Northwestern University (2012, July 24). New drug could treat Alzheimer’s, multiple sclerosis and brain injury. ScienceDaily. Retrieved July 30, 2012, from http://www.sciencedaily.com-/releases/2012/07/120724171302.htm

Neuroglia. (2012, July 20). In Wikipedia, The Free Encyclopedia. Retrieved 19:11, July 28, 2012, from http://en.wikipedia.org/w/index.php?title=Neuroglia&oldid=503301041

Multifaceted TBI Rehabilitation

Rehabilitation after a traumatic brain injury is very important to the personal independence and recovery of patients. Typically rehabilitation falls into one of a couple of categories and can be inpatient or outpatient in nature. Individuals who suffer brain injuries may receive rehabilitative treatments such as physical therapy, occupational therapy, speech therapy, and cognitive therapy, among others.

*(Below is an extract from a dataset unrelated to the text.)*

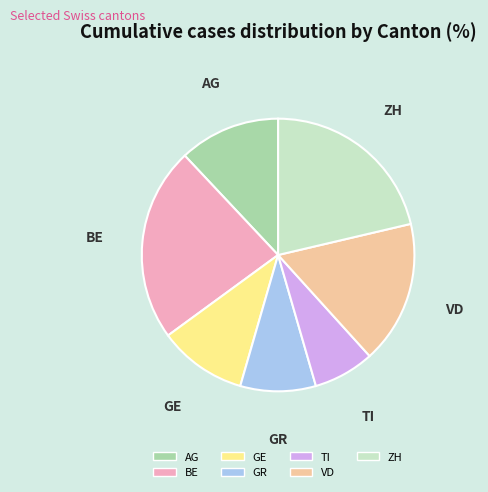

True or false: GR accounts for 9% of the total.

True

When an individual has suffered a significant TBI and the acute care hospital has determined them to be stable, the patient can then be transferred to a rehabilitation hospital where they will continue to receive care. They will work in a rehabilitation setting to recover and rebuild skills lost due to the TBI. Hospitals such as TIRR in Texas and Craig Hospital in Colorado work closely with individuals recovering from TBI, and also provide support for the affected family members. Once the patient is discharged from the rehabilitation hospital they will often continue rehabilitation by re-learning activities of daily living as well as learning compensatory strategies to improve independence and overall quality of life. Outpatient vocational rehabilitation programs are widely available to train, or retrain individuals so they are able to return to the workforce.

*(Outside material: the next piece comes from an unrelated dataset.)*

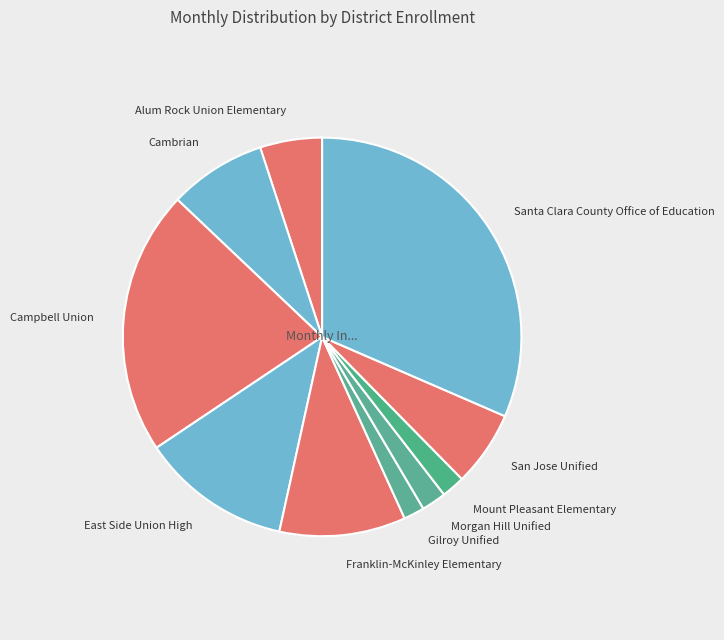

Is Mount Pleasant Elementary the majority of the pie?

No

Multifaceted rehabilitation is important in recovery from TBI. In a recent study published in the January 2012, Journal of Neurotrauma, scientists asked the question, “Does an early onset and continuous chain of rehabilitation improve the long-term functional outcome of patients with severe traumatic brain injury?” The study was led by Nada Andelic, M.D., Ph.D. at the Department of Physical Medicine and Rehabilitation Oslo University Hospital Ulleval in Norway. Researchers evaluated whether patients who experienced a continuous rehabilitation chain starting in the acute phase of a severe TBI (which is hours to a few days after the injury) compared to the long-term functional outcomes of individuals who in the past had received non-continous rehabilitative treatments that started in the sub-acute phase of a TBI (which is from 4 to 21 days post injury). The study found that a continuous chain of rehabilitative treatment beginning early, such as in the acute phase of TBI, actually improved long-term functional outcomes for patients.

Nada Andelic, Erik Bautz-Holter, Pal Ronning, Kjell Olafsen, Solrun Sigurdardottir, Anne-Kristine Schanke, Unni Sveen, Sveinung Tornas, Maria Sandhaug, and Cecilie Roe. Journal of Neurotrauma. January 1, 2012, 29(1): 66-74. doi:10.1089/neu.2011.1811.